Actions to take.
1. In the basketball forum thread, what does PriceIsWright say "you win at the internet" means?
2. Using the basketball forum thread, decide whether each statement agrees with it. For each one, answer yes or no and quote the words that decide it. (a) crazyfan credits Redick with two straight years of strong play. (b) PriceIsWright explains the high rating of Redick by saying Duke was the better team. (c) The first post says Novak will be the best defensive player.
3. Write out the passage of the basketball forum thread between "## benfica (Jul" and "doesn't seem far-fetched.", inclusive.

Excerpt to read.
_ _ _ _ _
But I get all the credit, for being the first to discover Novak. He's a good guy to have on the team, great small forward. He isn't going to be the best defensive player, but he is going to be able to hit lots of threes, and you want him in at the end of games, he's going to be a top freethrow shooter in the league from day one.


----------



## PriceIsWright (Oct 11, 2006)

Dean the Master said:


> Then why would people rate Redick as top 10 picks about a month before the draft?


Because Duke was the better team


----------



## crazyfan (Dec 9, 2005)

Dean the Master said:


> Then why would people rate Redick as top 10 picks about a month before the draft?




because Redick was phenomenal for 2 years straight, leading Duke and made shots from inside the 3 point line.


----------



## PriceIsWright (Oct 11, 2006)

crazyfan said:


> because Redick was phenomenal for 2 years straight, leading Duke and made shots from inside the 3 point line.


you win at the internet. But seriously, you're right about his mid-range shots. Good argument


----------



## crazyfan (Dec 9, 2005)

PriceIsWright said:


> you win at the internet. But seriously, you're right about his mid-range shots. Good argument




what do you mean by i win at the internet?


----------



## Dean the Master (Feb 19, 2006)

Yeah, I kind of want to know what that means too.


----------



## PriceIsWright (Oct 11, 2006)

It's leetspeak for good job.


----------



## benfica (Jul 17, 2002)

I saw him put 41 points against a very athletic team in UCONN. I knew right away he would be able to get his shot off in the NBA. He has a quick release and doesn't need much space to get the shot off. He also get's a nice vertical off the jump shot, at 6'10" will be hard to stop. I predict he will get 40+ points in a game this season. When he is on like he was at Uconn, he is unstoppable. Will be one of the big steals of the draft and ROY doesn't seem far-fetched.


----------
_ _ _ _ _
Provided data.
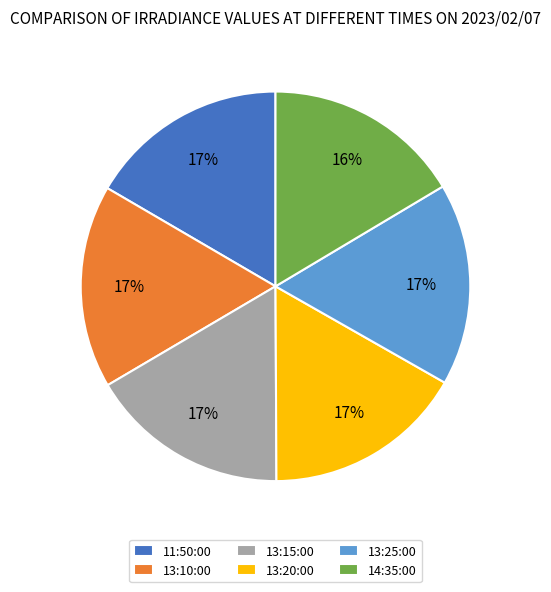

How many segments does this pie chart have?

6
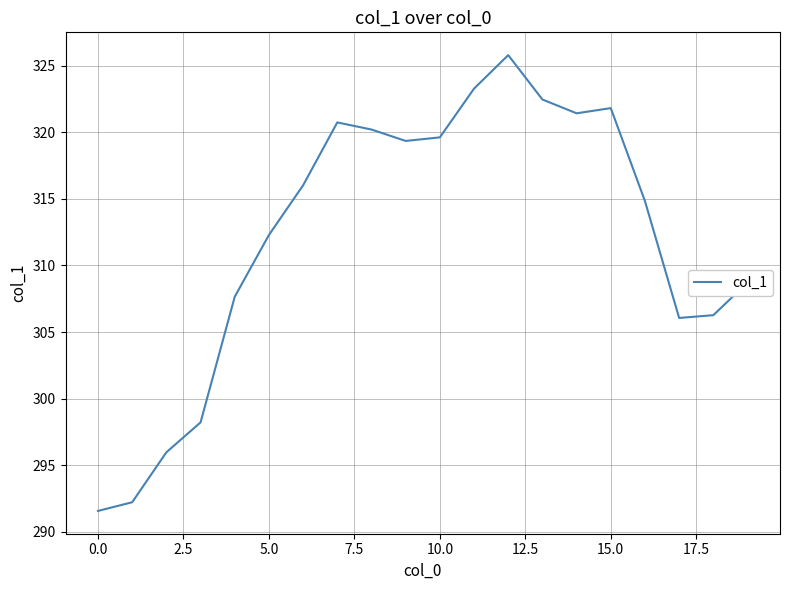

How many lines are shown in the chart?

1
_ _ _ _ _
Exercise solutions.
1. It's leetspeak for good job.

2.
(a) Yes: "because Redick was phenomenal for 2 years straight"
(b) Yes: "Because Duke was the better team"
(c) No: "He isn't going to be the best defensive player"

3.
## benfica (Jul 17, 2002)

I saw him put 41 points against a very athletic team in UCONN. I knew right away he would be able to get his shot off in the NBA. He has a quick release and doesn't need much space to get the shot off. He also get's a nice vertical off the jump shot, at 6'10" will be hard to stop. I predict he will get 40+ points in a game this season. When he is on like he was at Uconn, he is unstoppable. Will be one of the big steals of the draft and ROY doesn't seem far-fetched.